Remember, the objects in a Synset list are Lemmas.

In [20]:
debauched.lemmas()

[Lemma('debauched.s.01.debauched'),
 Lemma('debauched.s.01.degenerate'),
 Lemma('debauched.s.01.degraded'),
 Lemma('debauched.s.01.dissipated'),
 Lemma('debauched.s.01.dissolute'),
 Lemma('debauched.s.01.libertine'),
 Lemma('debauched.s.01.profligate'),
 Lemma('debauched.s.01.riotous'),
 Lemma('debauched.s.01.fast')]

In [21]:
libertine = debauched.lemmas()[5]

In [22]:
libertine.synset().definition()

'unrestrained by convention or morality'

### A high-level perspective on the WordNet database

All of the above manipulations can be done with the Web or command-line interface to WordNet itself. The power of working within a full programming language is that we can also take a high-level perspective on the data.
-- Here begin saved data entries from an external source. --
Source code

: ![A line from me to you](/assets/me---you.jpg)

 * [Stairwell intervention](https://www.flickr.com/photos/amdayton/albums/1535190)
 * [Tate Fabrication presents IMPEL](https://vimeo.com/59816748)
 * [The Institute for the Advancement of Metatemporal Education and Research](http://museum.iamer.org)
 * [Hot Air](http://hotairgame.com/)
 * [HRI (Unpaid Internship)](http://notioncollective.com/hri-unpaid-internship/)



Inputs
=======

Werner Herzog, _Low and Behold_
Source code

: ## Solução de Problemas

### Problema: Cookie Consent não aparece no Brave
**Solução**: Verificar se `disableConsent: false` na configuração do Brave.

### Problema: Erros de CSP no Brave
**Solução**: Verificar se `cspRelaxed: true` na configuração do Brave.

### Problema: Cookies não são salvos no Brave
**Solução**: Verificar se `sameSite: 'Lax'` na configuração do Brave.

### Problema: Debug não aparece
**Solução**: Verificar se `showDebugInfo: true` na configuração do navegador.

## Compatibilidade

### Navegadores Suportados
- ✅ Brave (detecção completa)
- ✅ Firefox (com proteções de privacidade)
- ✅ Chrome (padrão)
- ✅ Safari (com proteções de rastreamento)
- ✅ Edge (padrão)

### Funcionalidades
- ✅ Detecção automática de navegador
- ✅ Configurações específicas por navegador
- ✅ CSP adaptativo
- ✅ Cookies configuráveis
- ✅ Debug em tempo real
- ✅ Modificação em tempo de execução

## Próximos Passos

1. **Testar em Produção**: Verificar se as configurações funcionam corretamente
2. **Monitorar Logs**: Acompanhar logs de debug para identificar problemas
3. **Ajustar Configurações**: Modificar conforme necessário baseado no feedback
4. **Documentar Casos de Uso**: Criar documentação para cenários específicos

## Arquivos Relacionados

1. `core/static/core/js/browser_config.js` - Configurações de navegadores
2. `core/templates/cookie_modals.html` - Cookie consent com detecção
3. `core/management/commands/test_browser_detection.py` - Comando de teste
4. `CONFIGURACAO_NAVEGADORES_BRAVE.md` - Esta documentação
For example, the following code looks at the distribution of Synsets by part-of-speech (pos) category:

In [23]:
from collections import defaultdict
 
def wn_pos_dist():
    """Count the Synsets in each WordNet POS category."""
    # One-dimensional count dict with 0 as the default value:
    cats = defaultdict(int)
    # The counting loop:
    for synset in wn.all_synsets():
        cats[synset.pos()] += 1
    # Print the results to the screen:
    for tag, count in cats.items():
        print(tag, count)
    # Total number (sum of the above):
    print('Total', sum(cats.values()))
    
wn_pos_dist()

a 7463
s 10693
r 3621
n 82115
v 13767
Total 117659


## Exercises

__1\.__ Find the 5 synsets that have the most:
- hypernyms
- hyponyms
- antonyms
- holonyms
- meronyms
- entailments
- causes

Are some relations more common for certain parts of speech?

In [1]:
# Your code goes here

__2\.__  Pick a domain (e.g., mammals, sciences, vehicles).
* Use `lowest_common_hypernyms()` to explore pairs of Synsets in your domain. Do the return values generally belong specifically to your domain, or are they more/overly general?
* Based on the above findings, provide an overall assessment of WordNet's coverage in your chosen domain.

In [166]:
# Your code goes here

[Synset('carnivore.n.01')]

__3\.__ NLTK provides a number of path similarity measures for Synsets, via its WordNetCorpusReader class. For example:

In [24]:
tree = wn.synsets('tree', 'n')[0]
flower = wn.synsets('flower', 'n')[0]
wn.path_similarity(tree, flower)

0.16666666666666666

Similarity measures in WordNet:-

- Path Similarity:  Return a score denoting how similar two word senses are, based on the shortest path that connects the senses in the is-a (hypernym/hypnoym) taxonomy. The score is in the range 0 to 1.

- Leacock-Chodorow Similarity: Return a score denoting how similar two word senses are, based on the shortest path that connects the senses and the maximum depth of the taxonomy in which the senses occur.

- Wu-Palmer Similarity: Return a score denoting how similar two word senses are, based on the depth of the two senses in the taxonomy and that of their Least Common Subsumer (most specific ancestor node).

- Resnik Similarity: Return a score denoting how similar two word senses are, based on the Information Content (IC) of the Least Common Subsumer (most specific ancestor node).
 
- Lin Similarity: Return a score denoting how similar two word senses are, based on the Information Content (IC) of the Least Common Subsumer (most specific ancestor node) and that of the two input Synsets.

Pick a domain (e.g., mammals, sciences, vehicles). Check on the path similarity of pairs of things inside and outside your domain. Do the results make sense? Compare different similarity measures and comment on your observations.

In [168]:
# Your code goes here